In Cincinnati, I had to actively think about how to navigate all of my identities with a limited support network. In a conservative Midwestern city, I found myself working with even smaller–and sometimes even more conservative–congregations as their student rabbi. How would I come out to my student pulpits? Should I use them as bully pulpits to advocate for the causes that I find important and meaningful? How do I seek out a solid LGBT Jewish community outside of the school, when school takes up most of my life? And of course the biggest question: am I a gay rabbi, or am I a rabbi who is gay?
These two sentences may sound alike, but they could not be more different, as I discovered a few months ago in trying to craft a personal statement to send out to congregations to apply for possible rabbinic positions. In my personal statement, I told a story of building a relationship with a congregant in a community in Northwest Florida who was initially hesitant about having an openly gay rabbinical student; the fact that I had not yet mentioned my sexuality to that community, but rather had been outed by my predecessor is a whole other story. I wrote that over the two years I served there, we grew to form an incredible relationship, and that I hoped to have shifted his perspective if only a small amount.

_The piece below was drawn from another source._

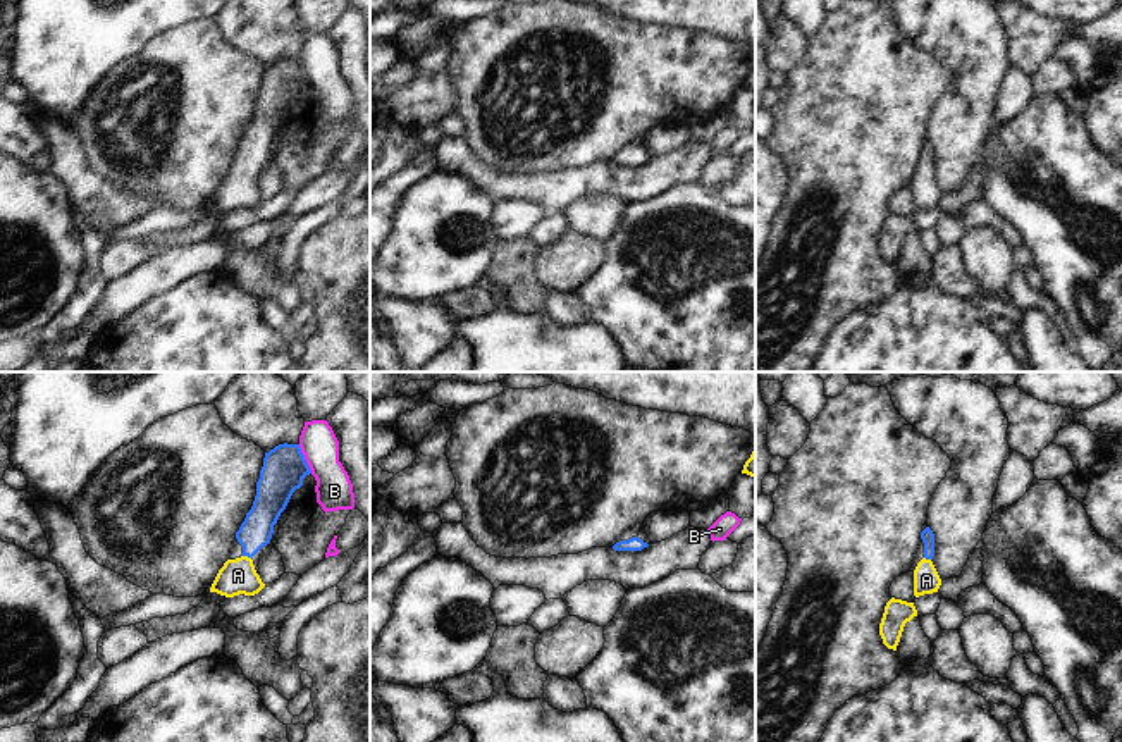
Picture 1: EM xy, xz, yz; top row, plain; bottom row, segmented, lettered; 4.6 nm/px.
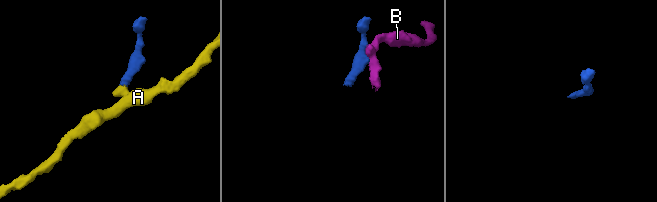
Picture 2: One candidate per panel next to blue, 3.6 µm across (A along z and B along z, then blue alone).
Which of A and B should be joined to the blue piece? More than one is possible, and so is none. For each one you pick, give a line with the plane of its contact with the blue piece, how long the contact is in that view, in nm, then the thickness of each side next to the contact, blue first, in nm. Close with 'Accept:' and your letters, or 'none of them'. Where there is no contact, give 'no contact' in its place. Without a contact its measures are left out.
A: meets blue in xy; contact 60 nm long; 150 nm thick on the blue side, 160 nm on the other
Accept: A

The story I told for my personal statement was met with a resounding and near universal opposition. I was told that it foregrounded my sexuality too much: It showed me as “the gay rabbi” more than “Ari who is gay”…and also holds many other identities and traits, of equal value and import. While this is certainly true, it felt strange to hear from – mostly straight – friends, colleagues, and teachers that it would behoove me to “tamp down the gay.” In a recent article in Slate.com, gay writer J. Bryan Lowder lamented how some public figures have taken to coming out by stating that being gay is only but one small part of who they are, not their whole essence. Lowder believes, as do I, that this emphasis diminishes the value of coming out and acting as a role model to fellow LGBT people.
As I round the bases towards my eventual finishing of this program, I have no more answers to that quandary than I did when I started. I think sometimes you just have to be a halutz, taking the lonely road for the sake of those who will one day follow. It can be challenging, but at least it creates some pretty great stories.